Lungo le curve, dove il terreno è meno scosceso, ci sono ampi spazi dove fermarsi e incrociamo molti pulmini con scritte indicanti l'appartenenza a scuole della zona. In mezzo alla neve gruppi di giovani, evidentemente delle superiori, che si rincorrono sulla neve, scivolando, gridando, prendendosi a pallate. Ragazzi in jeans con zazzere occidentali, ma anche barbacce floride e nerissime e ragazze con lunghi veli bianchi fino alle ginocchia, che tuttavia sono le più accanite ad inseguire i compagni da bersagliare. Evidentemente queste uscite scolastiche sono prassi comune. Dopo poche curve arriviamo alla barriera dell'ingresso al parco della riserva della biosfera del monte Barouk, ma la strada dopo pochi metri è chiusa da una imponente montagna di neve e non è più possibile proseguire se non a piedi o con le ciaspole. Siamo definitivamente in mezzo al bosco di cedri e fatti appena pochi passi tra le piante, ti senti avvolto da una natura rigogliosa ma dai profumi mediterranei, il mare intanto è lì soltanto ad un tiro di schioppo. Bisogna dire che nonostante tutte le traversie politiche, di disordini e violenze che hanno interessato il paese e proprio queste zone, neanche a farlo apposta proprio dal momento in cui si è espletata la volontà di far rinascere questa realtà naturalistica, il ripopolamento prosegue e pare destinato ad un futuro positivo e questo non è cosa così banale, considerato quanto vi racconterò sugli avvenimenti degli ultimi sessanta anni. 

Fa piuttosto caldo intanto, per essere quasi a 2000 metri e la neve è già marcia.

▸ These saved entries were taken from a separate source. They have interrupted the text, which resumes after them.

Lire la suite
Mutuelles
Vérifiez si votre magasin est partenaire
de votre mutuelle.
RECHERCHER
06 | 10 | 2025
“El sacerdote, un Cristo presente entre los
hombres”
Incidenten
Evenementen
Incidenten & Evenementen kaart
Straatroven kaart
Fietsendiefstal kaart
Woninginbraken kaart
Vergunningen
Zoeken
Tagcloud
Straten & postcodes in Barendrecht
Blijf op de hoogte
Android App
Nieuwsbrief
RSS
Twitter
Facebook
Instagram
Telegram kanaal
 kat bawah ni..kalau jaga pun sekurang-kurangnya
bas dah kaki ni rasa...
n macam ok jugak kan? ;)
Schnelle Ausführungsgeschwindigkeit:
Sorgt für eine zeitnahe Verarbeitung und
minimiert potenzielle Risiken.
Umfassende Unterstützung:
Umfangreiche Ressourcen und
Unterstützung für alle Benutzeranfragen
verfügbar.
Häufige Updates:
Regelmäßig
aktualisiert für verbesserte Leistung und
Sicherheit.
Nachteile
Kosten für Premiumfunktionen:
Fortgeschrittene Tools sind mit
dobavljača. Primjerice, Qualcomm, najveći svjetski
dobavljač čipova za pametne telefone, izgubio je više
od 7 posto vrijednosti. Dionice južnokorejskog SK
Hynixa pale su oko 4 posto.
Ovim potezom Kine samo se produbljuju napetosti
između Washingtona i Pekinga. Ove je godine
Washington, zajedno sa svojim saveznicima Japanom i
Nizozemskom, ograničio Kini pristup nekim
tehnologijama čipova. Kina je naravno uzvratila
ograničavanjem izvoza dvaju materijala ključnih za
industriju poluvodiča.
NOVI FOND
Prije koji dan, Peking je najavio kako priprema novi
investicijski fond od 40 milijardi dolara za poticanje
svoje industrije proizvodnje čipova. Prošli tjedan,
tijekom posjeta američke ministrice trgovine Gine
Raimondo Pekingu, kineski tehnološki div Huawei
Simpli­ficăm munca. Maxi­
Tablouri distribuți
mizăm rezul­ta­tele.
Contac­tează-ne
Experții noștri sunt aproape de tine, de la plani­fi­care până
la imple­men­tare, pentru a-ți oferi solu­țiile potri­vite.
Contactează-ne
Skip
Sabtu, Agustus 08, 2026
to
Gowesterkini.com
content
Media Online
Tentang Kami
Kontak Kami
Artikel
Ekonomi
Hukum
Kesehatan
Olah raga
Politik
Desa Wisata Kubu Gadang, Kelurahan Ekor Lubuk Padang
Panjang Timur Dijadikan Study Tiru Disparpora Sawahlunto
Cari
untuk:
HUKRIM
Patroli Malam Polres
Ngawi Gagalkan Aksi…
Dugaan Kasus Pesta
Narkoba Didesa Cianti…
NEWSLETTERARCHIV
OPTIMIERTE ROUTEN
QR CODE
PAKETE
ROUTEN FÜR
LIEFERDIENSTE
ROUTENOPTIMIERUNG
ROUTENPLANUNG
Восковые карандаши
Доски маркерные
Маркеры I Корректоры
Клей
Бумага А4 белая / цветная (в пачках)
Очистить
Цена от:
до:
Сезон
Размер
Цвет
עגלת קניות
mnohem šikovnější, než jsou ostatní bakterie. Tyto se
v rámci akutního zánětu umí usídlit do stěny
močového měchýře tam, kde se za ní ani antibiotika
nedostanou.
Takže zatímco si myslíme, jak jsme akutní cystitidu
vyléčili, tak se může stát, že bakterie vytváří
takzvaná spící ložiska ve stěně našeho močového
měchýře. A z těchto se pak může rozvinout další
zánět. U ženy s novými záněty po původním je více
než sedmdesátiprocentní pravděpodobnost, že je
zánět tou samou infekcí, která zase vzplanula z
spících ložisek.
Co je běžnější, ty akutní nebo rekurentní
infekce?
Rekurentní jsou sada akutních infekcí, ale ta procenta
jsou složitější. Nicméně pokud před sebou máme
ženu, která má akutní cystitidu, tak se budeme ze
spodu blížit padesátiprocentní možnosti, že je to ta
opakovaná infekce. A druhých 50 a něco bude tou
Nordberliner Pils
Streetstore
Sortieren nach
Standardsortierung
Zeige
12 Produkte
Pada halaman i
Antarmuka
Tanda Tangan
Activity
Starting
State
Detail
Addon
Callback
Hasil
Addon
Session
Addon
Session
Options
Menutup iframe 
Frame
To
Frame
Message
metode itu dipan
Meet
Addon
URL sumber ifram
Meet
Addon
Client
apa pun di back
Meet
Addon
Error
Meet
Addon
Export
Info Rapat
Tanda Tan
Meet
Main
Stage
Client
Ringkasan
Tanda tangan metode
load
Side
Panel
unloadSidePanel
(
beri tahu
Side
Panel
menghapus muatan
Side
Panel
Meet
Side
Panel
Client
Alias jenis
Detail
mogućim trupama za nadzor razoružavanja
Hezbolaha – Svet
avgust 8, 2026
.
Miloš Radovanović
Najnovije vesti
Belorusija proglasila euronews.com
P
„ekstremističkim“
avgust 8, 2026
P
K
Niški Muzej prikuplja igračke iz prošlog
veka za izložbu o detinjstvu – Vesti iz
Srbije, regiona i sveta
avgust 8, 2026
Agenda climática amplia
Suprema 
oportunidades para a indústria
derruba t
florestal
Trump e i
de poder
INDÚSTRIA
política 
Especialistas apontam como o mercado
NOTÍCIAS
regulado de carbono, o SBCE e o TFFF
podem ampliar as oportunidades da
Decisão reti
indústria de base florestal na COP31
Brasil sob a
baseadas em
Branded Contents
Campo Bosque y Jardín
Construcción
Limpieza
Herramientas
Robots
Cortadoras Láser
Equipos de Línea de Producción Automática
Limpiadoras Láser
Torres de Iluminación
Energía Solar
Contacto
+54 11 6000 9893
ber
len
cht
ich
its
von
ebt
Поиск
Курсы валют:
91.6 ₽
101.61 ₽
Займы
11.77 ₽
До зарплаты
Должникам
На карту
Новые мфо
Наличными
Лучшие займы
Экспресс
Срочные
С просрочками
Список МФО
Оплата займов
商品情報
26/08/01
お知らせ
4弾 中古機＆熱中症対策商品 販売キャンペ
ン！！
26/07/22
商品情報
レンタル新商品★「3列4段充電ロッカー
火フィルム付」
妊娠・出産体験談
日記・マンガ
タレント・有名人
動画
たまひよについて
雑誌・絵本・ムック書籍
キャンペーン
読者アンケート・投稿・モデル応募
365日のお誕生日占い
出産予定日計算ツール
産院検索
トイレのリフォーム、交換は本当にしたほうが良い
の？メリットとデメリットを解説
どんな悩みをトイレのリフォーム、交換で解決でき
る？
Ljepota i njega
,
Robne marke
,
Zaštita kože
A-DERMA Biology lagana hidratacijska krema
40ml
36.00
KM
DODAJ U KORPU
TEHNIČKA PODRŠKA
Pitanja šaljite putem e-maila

Fai pochi passi e affondi fino al ginocchio, se non appoggi bene i piedi. Avanzare tra gli alberi è faticoso, ma è così bello perdersi tra i grandi trochi odorosi, osservando i primi strobili maschili, grigi e piccolini e quelli femminili, più grandi e giallastri, già quasi in procinto di sfaldarsi per rilasciare i semi e proseguire l'opera della natura di ripopolare nuovamente il monte. C'è qualcuno in giro che, attrezzato per procedere nella neve, risale verso il fitto della foresta che prosegue più in alto, ma basta poco, solo girarsi tra i gruppetti di alberi più fitti e ti senti subito solo, tra profumi di resina e di neve bagnata. All'ingresso del parco, prima della sbarra, una casetta di tronchi ospita un piccolo centro che vende il miele denso e scurissimo, prodotto qui intorno e che puoi avere per soli 15 $/kg, ma capirà, specialissimo e soprattutto assolutamente bio. Come è giusto le cose bisogna saperle valorizzare se si vuole fare un buon business e l'animo mediorientale del mercante fenicio, in questo è sempre stato maestro. Sarebbe stato bello poter proseguire ancora lungo la strada, se fosse stata libera dalla neve, perché questo mi sembra un luogo davvero avvincente dal punto di vista naturalistico. Invece noi, dopo  le foto di rito, volgiamo il cofano indietro per andare nel cuore del Chouf, questa area ricca di storia recente ed esplorarla meglio.

SURVIVAL KIT

Riserva della biosfera dei cedri del Chouf del monte Baruk - Dopo l'abitato di Damour, sulla costa suda circa 20 km dal centro di Beirut, prendete la strada che risale verso il Chouf per una ulteriore quarantina di km. La riserva occupa oltre il 5% del territorio nazionale, culminando nei rilievi del monte Baruk a circa 2000 metri ed è la più ricca di cedri del paese, essendo qui cominciata l'opera di ricostituzione della foresta originale, ma ospita anche altre specie botaniche interessanti tra le quali almeno 24 tipi di alberi come il Pino di Aleppo e diversi tipi di querce e di ginepro. Sembra sia possibile vedere oltre al lupo grigio e lo sciacallo dorato, anche il caracal, un grosso felino simile alla lince e diverse specie di ungulati mediorientali. Molto ricca anche la fauna avicola. Sul posto affittano anche ciaspole per passeggiate che risalgono il monte, se ve la sentite di scarpinare. L'ingresso al parco costa attualmente 5 $.